We have 50_000 async tasks and a machine with 50+ threads.
Each async_task is of the form:

  1. read all available udp packets, up to 20 packets
  2. do some processing
  3. send some udp packets
  4. sleep for 200 milliseconds

Informally, we define 'fairness' as: every 'epoch', every one of the 50_000 async task runs once. No task is run more times than other tasks; no task is starved.

What is the best way to achieve 'fairness' here ?

rephrased:

we have 50_000 async tasks
we have 50 threads

we want to define a 'simulation tick' as:
for each of the 50_000 async tasks, run them until they hit their 'yield point'
do the above as efficiently as possible, using the 50 threads

This isn't the same as being absolutely fair.
Being fair, i'd reckon, can be done by selecting a task via round robin and assigning it to the first available thread.

This is somewhat difficult to do with Tokio because round-robin is just not the way Tokio works. Tokio works by having tasks be notified when they become ready, at which point they go in a queue of things to run.

Let S be the set of all fair solutions.

Then, from S, pick the most efficient one.

I have no idea what point you are driving at.

Is there a different async runtime that better matches this?

I'm not aware of any runtime that polls tasks in a round robin fashion as opposed to polling them when they notify their readiness.

You might want to try using mio directly?

Yeah, that's more or less what I was suggesting, though I'm not sure I'd use the async/await stuff at all if I really wanted to do it like that. And yes, there isn't really any easy way to get work stealing with this approach.

Alternatively, maybe you should reconsider round robin polling?

The XY problem is:

I want to be able to handle 50_000 concurrent udp users, and blast out updates to them at 200 millisecond intervals.

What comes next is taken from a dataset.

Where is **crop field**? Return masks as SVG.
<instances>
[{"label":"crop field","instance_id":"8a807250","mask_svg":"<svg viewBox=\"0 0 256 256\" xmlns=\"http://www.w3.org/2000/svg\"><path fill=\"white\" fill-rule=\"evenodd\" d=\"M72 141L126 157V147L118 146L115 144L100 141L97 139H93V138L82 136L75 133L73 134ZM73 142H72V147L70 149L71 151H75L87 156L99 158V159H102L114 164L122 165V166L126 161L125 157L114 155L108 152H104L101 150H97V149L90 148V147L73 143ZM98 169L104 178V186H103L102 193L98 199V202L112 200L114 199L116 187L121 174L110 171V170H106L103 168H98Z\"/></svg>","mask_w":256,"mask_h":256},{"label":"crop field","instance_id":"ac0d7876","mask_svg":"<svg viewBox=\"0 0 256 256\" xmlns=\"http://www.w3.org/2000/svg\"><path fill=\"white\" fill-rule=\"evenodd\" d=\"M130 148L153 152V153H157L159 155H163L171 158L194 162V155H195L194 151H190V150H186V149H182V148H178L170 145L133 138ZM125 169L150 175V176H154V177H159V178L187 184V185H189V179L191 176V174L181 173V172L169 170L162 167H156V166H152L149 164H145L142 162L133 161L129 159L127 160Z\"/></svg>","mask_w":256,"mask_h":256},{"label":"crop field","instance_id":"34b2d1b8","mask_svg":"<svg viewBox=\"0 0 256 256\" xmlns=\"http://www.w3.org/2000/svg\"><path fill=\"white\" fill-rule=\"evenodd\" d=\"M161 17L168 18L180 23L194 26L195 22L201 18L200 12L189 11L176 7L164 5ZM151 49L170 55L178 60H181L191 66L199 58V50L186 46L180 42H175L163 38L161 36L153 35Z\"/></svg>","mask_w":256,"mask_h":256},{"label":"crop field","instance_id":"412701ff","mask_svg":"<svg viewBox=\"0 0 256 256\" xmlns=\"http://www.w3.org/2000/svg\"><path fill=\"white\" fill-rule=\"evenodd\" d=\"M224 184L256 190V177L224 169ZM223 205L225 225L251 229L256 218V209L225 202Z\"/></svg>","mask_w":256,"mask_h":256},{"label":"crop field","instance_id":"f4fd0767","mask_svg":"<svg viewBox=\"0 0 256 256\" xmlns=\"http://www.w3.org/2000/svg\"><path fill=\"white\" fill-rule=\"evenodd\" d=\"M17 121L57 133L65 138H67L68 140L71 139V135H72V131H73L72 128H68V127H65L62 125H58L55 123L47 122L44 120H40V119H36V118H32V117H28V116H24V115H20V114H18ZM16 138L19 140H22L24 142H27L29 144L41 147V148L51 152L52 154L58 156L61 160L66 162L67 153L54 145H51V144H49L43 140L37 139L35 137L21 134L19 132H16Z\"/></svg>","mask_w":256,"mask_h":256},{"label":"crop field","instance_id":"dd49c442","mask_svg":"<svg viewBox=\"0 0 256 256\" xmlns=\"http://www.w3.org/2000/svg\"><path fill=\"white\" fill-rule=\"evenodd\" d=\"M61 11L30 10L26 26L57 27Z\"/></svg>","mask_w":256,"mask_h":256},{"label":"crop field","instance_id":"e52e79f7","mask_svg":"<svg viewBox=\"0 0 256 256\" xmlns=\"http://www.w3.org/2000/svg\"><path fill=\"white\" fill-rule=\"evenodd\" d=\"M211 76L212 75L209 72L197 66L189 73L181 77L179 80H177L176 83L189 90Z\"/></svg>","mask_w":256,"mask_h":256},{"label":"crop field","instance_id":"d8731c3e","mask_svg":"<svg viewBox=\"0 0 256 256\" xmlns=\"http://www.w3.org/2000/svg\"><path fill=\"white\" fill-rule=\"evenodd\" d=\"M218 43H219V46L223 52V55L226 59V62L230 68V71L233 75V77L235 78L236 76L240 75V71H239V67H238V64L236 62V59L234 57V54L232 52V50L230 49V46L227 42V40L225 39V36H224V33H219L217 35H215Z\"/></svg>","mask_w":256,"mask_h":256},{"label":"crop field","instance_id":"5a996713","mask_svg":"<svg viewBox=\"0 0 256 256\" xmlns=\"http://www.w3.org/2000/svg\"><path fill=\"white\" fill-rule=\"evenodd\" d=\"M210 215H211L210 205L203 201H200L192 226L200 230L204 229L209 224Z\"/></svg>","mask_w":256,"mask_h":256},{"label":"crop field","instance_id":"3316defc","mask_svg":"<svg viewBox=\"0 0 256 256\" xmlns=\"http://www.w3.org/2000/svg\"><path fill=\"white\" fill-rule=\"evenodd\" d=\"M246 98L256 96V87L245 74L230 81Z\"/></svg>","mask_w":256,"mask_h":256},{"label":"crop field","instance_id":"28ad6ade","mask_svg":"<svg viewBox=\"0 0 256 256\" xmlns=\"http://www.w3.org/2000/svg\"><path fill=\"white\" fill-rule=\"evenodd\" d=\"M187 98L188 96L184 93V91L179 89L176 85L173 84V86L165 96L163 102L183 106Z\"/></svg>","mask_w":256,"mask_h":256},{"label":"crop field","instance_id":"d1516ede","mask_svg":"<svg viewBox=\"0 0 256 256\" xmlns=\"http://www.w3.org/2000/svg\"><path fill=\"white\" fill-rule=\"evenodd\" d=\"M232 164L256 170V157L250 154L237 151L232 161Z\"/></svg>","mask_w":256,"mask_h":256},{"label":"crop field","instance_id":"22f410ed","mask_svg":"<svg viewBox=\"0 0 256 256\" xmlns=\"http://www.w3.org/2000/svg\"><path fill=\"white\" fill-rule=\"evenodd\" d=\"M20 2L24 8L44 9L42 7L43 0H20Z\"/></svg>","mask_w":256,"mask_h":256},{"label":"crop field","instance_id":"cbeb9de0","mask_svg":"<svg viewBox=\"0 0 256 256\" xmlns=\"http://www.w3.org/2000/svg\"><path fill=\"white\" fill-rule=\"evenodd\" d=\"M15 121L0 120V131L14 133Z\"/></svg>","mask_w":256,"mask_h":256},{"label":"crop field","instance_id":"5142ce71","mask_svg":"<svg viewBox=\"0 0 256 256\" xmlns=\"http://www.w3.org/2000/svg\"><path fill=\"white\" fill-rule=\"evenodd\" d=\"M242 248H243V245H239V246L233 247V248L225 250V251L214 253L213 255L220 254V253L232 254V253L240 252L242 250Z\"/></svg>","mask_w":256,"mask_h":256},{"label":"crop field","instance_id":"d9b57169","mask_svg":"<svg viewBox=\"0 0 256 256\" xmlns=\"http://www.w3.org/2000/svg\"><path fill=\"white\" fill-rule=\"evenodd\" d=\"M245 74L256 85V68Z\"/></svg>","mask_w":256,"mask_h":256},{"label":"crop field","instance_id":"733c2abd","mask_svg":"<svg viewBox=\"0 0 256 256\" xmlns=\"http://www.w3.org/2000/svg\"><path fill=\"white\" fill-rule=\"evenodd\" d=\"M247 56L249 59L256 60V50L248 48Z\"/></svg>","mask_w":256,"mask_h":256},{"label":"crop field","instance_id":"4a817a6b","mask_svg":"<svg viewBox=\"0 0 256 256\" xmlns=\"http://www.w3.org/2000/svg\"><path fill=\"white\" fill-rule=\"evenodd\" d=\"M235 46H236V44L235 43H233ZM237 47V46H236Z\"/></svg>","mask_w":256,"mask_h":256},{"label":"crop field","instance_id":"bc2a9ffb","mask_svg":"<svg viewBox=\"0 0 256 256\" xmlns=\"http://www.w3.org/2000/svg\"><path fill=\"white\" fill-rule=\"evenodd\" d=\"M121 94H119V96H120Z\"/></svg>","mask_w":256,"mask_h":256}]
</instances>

Round Robin is not a strict requirement, but I can't think of anything that satisfies the above without also being Round Robin.

1 Like

I don't know how well this would work, but you could try spawning a timer task that basically looks like this:

loop {
    sleep(200 ms).await;
    notify_all();
}

Then all of your UDP users have their own task that wait for a notification from the timer task, and once they receive the notification, they all send out the UDP packets.

The notifications could be sent using tokio::sync::Notify or tokio::sync::broadcast or similar. Not sure which one would work best.

Note that here I am using a single timer rather than a timer in each task to "synchronize" the timings, since it sounds like you want to send out all the packets at once.

To tell you the truth, Tokio's work stealing runtime might not be very well optimized for this particular use-case. The thread-local queue has a fixed size of 256 tasks (the work stealing algorithm requires it to be a fixed size), and any tasks beyond that spill into the global queue, which I don't think is what you want performance-wise in your case.

1 Like

I did not explain the problem well. It is fine if

task A sends out updates at k * 200
task B sends out updates at 100 + k * 200

bandwidth limits may actually require this

Thanks for the discussion. I'll just try the 'manual threading' approach.

If you space them out, then it is much less likely that you will run into issues with spilling into the global queue, since the 256 limit is on the number of notified tasks on a single thread. The idle threads don't count.